Review by Michael Bryant
Through the narrow lens of time, we the living view what is perceived as reality, a universe of energy and matter with unbreakable laws governing its expansion and development. Everything is accounted for and measurable. Substance is finite, nothing is created or destroyed; all is merely changing form. All matter has a knowable mass and density.
The dead know better. They know of the overlaps. The points on the continuum where universes collide, where volume exceeds the measured limits of its container, where matter and energy cease to change form and vanish from the cosmos, and substances unyielding to Newtonian laws seep through. And they know of the sixth ocean. An ocean yet unborn which walks the Earth in unassuming form, and will drown this world in a flood of unreality.

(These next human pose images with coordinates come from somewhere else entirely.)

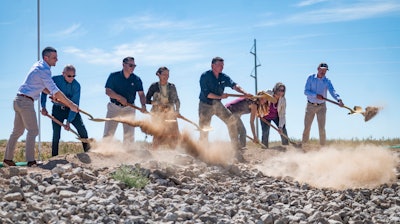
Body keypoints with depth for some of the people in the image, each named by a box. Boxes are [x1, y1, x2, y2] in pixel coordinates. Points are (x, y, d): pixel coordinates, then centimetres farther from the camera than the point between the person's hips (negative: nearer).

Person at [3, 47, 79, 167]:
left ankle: (7, 159, 20)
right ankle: (30, 161, -14)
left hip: (19, 100, 10)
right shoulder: (43, 70, -16)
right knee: (33, 130, -10)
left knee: (17, 131, 15)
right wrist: (71, 105, -16)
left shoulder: (39, 66, 13)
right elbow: (56, 91, -20)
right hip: (26, 101, -10)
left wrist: (53, 95, 9)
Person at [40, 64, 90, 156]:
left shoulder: (76, 85, -18)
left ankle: (88, 151, -2)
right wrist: (43, 107, -9)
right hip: (57, 109, 0)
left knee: (82, 129, -15)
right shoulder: (55, 80, -15)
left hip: (71, 109, 0)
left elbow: (75, 104, -20)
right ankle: (54, 157, 3)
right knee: (56, 134, -6)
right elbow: (44, 92, 1)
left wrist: (69, 121, -25)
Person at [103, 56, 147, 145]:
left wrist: (143, 105, -25)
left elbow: (141, 94, -6)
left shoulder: (136, 79, 0)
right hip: (114, 107, -2)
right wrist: (120, 98, -22)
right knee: (108, 133, -2)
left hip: (129, 108, 2)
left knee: (129, 135, 2)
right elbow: (108, 91, -8)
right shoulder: (114, 76, -4)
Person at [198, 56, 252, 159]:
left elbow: (234, 85, -15)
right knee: (204, 129, -6)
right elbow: (206, 93, -19)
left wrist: (244, 93, -31)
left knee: (231, 120, -8)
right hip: (205, 105, -4)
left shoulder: (224, 77, 0)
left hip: (218, 104, 5)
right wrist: (220, 97, -21)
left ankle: (236, 147, -2)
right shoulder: (205, 76, -14)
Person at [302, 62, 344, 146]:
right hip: (310, 106, 0)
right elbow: (306, 91, -10)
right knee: (307, 127, 6)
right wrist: (316, 95, -25)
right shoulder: (311, 78, -3)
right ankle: (303, 145, 16)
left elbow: (332, 91, -19)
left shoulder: (327, 81, -4)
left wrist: (339, 99, -39)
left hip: (321, 107, 0)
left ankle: (323, 146, 7)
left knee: (322, 128, -3)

The Sea of Ash by Scott Thomas combines imaginative genius with a faux-classical prose style, producing an effect of eldritch atmosphere in a compelling and engaging narrative. A former educator-turned-rare book collector gives his account of journeying in the footsteps of Doctor Albert Pond, whose posthumously-published journal has become a valued collector’s item for the supernaturally inclined. A pilgrimage of history turns to a hideous adventure as our narrator finds himself pitted against the same celestial menace that Dr. Pond faced before his abrupt disappearance. With his life (and possibly the world) at stake, he must consult with phantasmal powers to battle the forces of the sixth ocean.
A deep tale of cosmic terror, The Sea of Ash balances the ghoulishly macabre with a whimsical playfulness as we are treated to scenes that are both deeply horrifying and awkwardly humorous. Incorporating elements of metaphysical science, body horror, investigative occultism, with a sprinkling of architecture porn, Thomas wraps his epic through the aeons in the ambience of necromantic New England.
My only complaint would be that I absolutely flew through this book and was done with it too soon, but the defining trait of a great storyteller is leaving the audience wanting more.